What did they find, and why is it important?

From their experiments (on large‑scale clusters and LLM tasks), the main takeaways are:

Higher throughput: More prompts answered and scored per second, which means faster training.
Better hardware use: GPUs (the computers doing the heavy lifting) stay busy instead of sitting idle waiting for other steps.
Scales up smoothly: As they add more machines, the system continues to work well rather than getting bogged down by communication or waiting.
Flexible and stable: It supports different training setups (full fine‑tuning or parameter‑efficient fine‑tuning) and common RL methods, helping teams adapt it to their needs.
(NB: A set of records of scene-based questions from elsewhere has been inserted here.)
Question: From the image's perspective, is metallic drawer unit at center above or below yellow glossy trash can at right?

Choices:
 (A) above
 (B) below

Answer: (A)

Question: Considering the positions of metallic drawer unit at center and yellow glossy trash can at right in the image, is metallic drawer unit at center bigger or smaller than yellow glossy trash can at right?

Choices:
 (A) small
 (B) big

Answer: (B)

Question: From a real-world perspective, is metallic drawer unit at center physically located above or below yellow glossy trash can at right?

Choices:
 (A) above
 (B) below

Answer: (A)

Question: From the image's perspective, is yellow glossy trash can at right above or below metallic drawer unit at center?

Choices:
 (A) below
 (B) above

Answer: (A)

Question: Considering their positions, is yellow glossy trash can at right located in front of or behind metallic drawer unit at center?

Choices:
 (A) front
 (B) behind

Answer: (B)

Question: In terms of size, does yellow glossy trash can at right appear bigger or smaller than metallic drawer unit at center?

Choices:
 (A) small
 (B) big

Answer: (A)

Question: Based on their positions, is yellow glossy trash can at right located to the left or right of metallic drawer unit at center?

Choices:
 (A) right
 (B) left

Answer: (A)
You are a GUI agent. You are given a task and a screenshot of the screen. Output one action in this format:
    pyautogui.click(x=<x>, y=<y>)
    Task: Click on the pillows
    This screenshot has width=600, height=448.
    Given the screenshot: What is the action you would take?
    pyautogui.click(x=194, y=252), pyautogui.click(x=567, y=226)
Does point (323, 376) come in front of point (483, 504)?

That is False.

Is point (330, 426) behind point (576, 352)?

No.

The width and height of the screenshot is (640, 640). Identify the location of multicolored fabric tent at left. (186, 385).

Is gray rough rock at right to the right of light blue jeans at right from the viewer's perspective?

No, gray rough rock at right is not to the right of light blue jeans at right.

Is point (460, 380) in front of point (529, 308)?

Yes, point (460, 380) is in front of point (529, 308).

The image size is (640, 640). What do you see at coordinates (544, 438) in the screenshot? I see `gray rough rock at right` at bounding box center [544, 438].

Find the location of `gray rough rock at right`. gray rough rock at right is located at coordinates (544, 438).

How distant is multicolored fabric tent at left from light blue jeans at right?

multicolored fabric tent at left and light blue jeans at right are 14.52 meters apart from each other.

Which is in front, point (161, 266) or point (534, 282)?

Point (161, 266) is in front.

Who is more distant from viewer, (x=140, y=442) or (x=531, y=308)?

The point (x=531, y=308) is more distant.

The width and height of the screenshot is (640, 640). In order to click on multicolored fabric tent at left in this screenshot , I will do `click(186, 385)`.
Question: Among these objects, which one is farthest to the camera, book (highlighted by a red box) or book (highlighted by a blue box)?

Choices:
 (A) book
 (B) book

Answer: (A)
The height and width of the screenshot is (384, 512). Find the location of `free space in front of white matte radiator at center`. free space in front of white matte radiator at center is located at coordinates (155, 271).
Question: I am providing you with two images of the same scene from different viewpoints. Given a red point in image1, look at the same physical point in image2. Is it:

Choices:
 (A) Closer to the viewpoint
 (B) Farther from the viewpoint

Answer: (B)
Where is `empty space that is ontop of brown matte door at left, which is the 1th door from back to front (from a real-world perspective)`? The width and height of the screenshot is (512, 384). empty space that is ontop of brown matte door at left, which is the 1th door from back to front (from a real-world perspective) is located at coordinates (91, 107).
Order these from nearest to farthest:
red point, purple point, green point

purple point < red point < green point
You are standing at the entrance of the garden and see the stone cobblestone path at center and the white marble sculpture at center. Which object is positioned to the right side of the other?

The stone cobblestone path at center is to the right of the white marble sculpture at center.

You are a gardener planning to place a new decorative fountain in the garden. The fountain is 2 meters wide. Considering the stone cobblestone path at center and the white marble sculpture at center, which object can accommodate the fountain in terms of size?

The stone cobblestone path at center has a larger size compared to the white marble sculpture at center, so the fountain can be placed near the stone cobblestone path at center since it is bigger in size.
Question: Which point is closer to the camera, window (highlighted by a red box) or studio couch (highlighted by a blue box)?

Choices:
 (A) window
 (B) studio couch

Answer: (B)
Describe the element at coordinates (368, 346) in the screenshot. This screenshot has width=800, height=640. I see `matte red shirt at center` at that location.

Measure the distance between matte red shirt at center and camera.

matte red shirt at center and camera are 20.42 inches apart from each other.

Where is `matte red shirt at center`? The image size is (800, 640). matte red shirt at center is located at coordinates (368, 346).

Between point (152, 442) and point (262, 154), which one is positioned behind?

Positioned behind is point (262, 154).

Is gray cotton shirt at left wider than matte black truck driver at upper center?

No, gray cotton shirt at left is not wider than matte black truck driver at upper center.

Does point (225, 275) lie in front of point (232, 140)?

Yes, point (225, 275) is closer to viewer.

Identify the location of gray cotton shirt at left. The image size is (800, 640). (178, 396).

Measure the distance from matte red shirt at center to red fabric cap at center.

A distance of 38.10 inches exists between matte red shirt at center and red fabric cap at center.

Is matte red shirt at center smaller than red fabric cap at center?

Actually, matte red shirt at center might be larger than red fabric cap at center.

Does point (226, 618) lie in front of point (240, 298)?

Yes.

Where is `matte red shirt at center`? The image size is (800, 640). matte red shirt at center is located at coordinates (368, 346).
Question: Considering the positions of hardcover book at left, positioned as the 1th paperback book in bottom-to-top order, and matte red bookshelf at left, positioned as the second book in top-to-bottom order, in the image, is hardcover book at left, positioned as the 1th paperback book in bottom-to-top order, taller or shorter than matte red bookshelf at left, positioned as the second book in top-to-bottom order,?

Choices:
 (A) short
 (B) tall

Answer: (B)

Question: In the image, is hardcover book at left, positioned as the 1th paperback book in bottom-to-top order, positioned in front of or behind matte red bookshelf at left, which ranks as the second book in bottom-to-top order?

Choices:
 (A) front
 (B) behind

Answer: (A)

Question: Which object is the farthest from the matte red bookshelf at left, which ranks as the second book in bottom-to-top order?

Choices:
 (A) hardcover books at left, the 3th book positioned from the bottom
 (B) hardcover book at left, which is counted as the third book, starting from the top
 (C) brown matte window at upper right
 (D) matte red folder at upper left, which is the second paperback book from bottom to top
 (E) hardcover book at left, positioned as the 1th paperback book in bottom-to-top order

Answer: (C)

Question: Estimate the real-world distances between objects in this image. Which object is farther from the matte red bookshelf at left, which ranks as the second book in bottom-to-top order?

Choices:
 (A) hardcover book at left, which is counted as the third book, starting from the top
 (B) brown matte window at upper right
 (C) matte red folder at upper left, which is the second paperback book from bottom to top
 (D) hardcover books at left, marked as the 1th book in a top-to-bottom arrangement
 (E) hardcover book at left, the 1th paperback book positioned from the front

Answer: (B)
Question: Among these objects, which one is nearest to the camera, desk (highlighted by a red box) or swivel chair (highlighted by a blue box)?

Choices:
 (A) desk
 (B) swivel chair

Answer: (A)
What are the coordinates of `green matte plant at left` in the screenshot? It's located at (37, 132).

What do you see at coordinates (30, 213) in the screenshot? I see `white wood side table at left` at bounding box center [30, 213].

Why this matters: RL with feedback (often called RLHF when using human preferences) is a key way to make LLMs follow instructions, be helpful, and stay safe. But it’s expensive and slow at large scale. Speeding it up while keeping quality high can make better AI assistants available sooner and at lower cost.

What’s the bigger impact?

If training with feedback becomes faster and cheaper:

Companies and research labs can iterate more quickly, improving models’ helpfulness, safety, and alignment with human values.
Smaller teams may participate by using parameter‑efficient methods, reducing the cost barrier.
Continuous improvement becomes easier: models can be refined with new feedback quickly (like learning better safety rules or adapting to new use cases).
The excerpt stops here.